━━ INPUT DATA ━━
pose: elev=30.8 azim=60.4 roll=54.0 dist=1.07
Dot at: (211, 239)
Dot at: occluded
━━━
━━ INPUT DATA ━━
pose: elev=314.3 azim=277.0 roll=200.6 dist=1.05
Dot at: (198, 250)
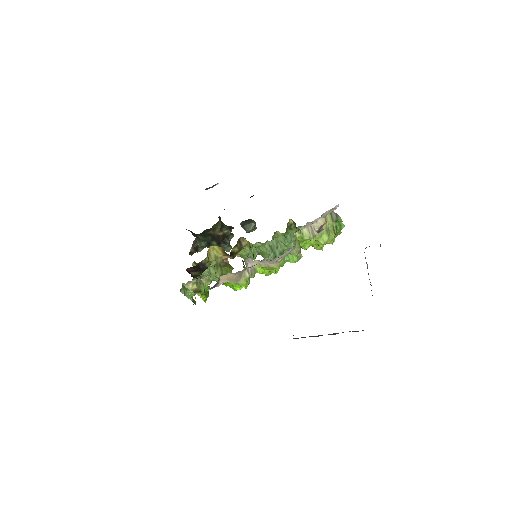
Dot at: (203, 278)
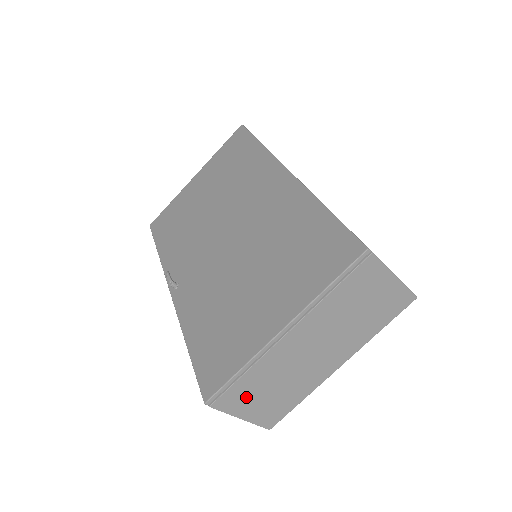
━━━
• PROBLEM
Rewrite the lines of the listing between the line holding "pose: elev=30.8 azim=60.4 roll=54.0 dist=1.07" and the line holding "Dot at: occluded", inclusive, replacing "pose" with "view" and leaving everything else unchanged.

• CORRECT RESPONSE
view: elev=30.8 azim=60.4 roll=54.0 dist=1.07
Dot at: (211, 239)
Dot at: occluded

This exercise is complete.